Reading time: ~2 minutes
I’ll admit it: I’m drawn to aesthetic self-love videos, 10-step skincare routines, and posts about not caring what others think.
They make me feel good.
They make me want to buy more skincare products, more scented candles and more beautifully packaged lotions.
But more than that, they offer something quieter and harder to admit. They help me avoid the messiness of real connection.
It’s easier to turn inward. Easier to focus on myself than to face a world that feels overwhelming, where people need each other more than ever. These posts sometimes make it feel okay to ignore a neighbor in need, to choose comfort and consumption over connection.
When I started reflecting on why I love this kind of content, I realized something: maybe it feels good because it creates distance. Distance from other people. Distance from responsibility. Distance from the discomfort of being part of a community.
Another reason these posts are so appealing might be that they don’t feel like mindless scrolling. They feel productive. Like we’re learning how to live better, saving posts about self-love, collecting “neuroscience-backed” habits, improving ourselves.

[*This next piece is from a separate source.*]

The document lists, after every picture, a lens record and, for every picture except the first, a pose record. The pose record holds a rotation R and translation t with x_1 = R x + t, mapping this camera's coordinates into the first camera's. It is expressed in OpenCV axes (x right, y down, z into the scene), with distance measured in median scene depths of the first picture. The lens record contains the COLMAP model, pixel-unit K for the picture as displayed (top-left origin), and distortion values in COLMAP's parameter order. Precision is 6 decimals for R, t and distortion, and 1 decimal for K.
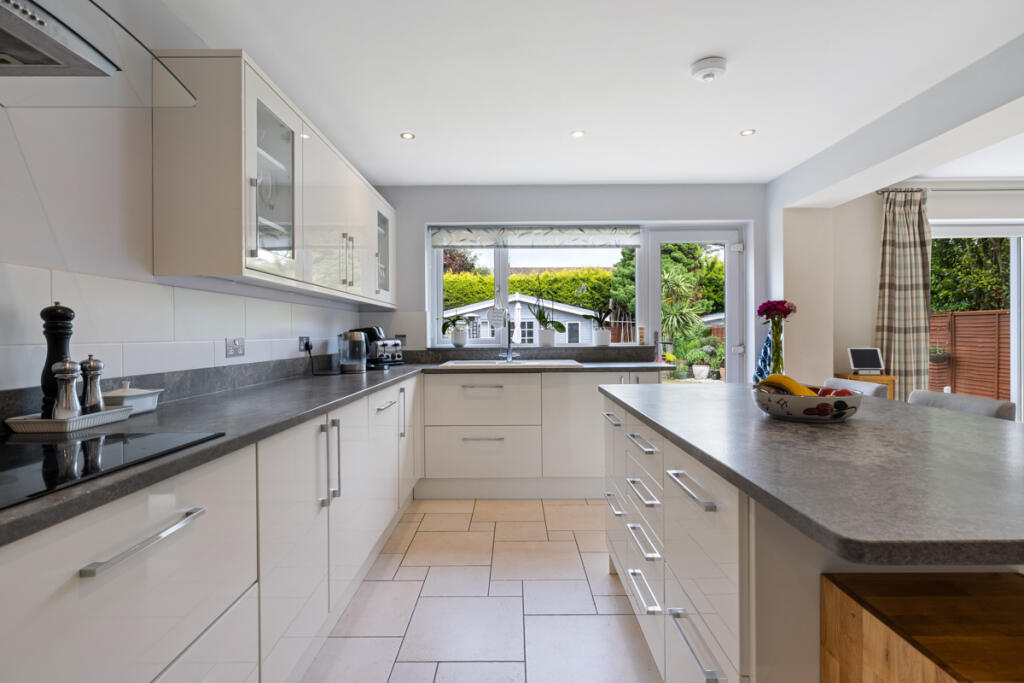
lens RADIAL K [[521.0, 0, 512.0], [0, 521.0, 341.5], [0, 0, 1]] dist [-0.002511, -0.000185]
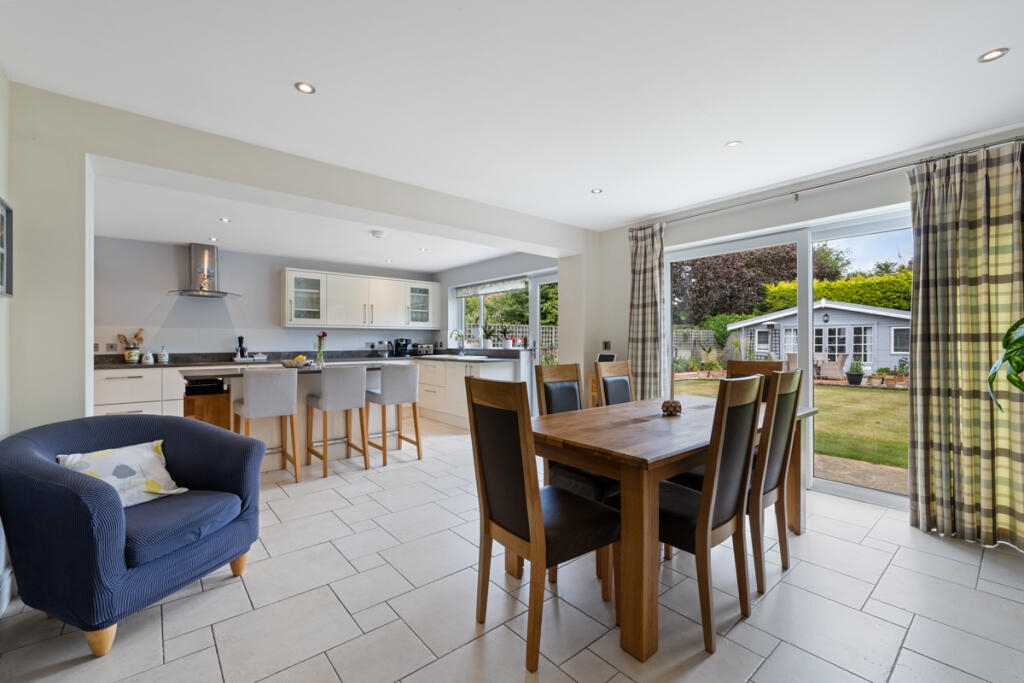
lens RADIAL K [[428.7, 0, 512.0], [0, 428.7, 341.5], [0, 0, 1]] dist [0.000803, 0.000061]
pose [[0.641049, 0.007653, -0.767462, 1.310290], [-0.014014, 0.999900, -0.001736, -0.015415], [0.767372, 0.011868, 0.641092, 0.113931]]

So instead of doomscrolling, it feels like growth.
And that illusion makes it even more addictive.
The aesthetic “day in my life” videos and self-care posts can act like a soft barrier between us and a world that’s struggling. They soothe us just enough that we don’t feel the urgency to engage.
When I say “we,” I really mean “me.” I don’t want to assume anyone else’s intentions. Even writing this, I feel a bit hypocritical, I’ve shared plenty of self-love and self-care content myself.
And I don’t think this kind of content is bad. Not at all.
But I do think it becomes harmful when it replaces something essential.
Connection.
We need connection just as much as we need self-care. Community, relationships, showing up for others. They are part of what makes life meaningful, and even what makes us feel good in a deeper, more lasting way.
At the same time, I don’t think the answer is to drown ourselves in negative news or constant urgency. That can numb us just as much.
Maybe what we need more of is something else entirely: stories of connection. Moments of kindness. Reminders that what we do matters, that small actions ripple outward, that hope is real and shared.
So this is a small promise. To you and to myself.
To create and share more about connection, community, and hope.
And to remember that taking care of myself and showing up for others don’t have to be opposites. I believe they need each other. We care for ourselves so our cup can fill, and then gently overflow into something larger: kindness, presence, and love for others. So this is a small promise, to create and share content that holds both. Inner care, and outward connection.
Thank you for reading. I’d really love to hear your thoughts on this!
(PS: I used a bit of AI to help refine the tone and flow of this post.)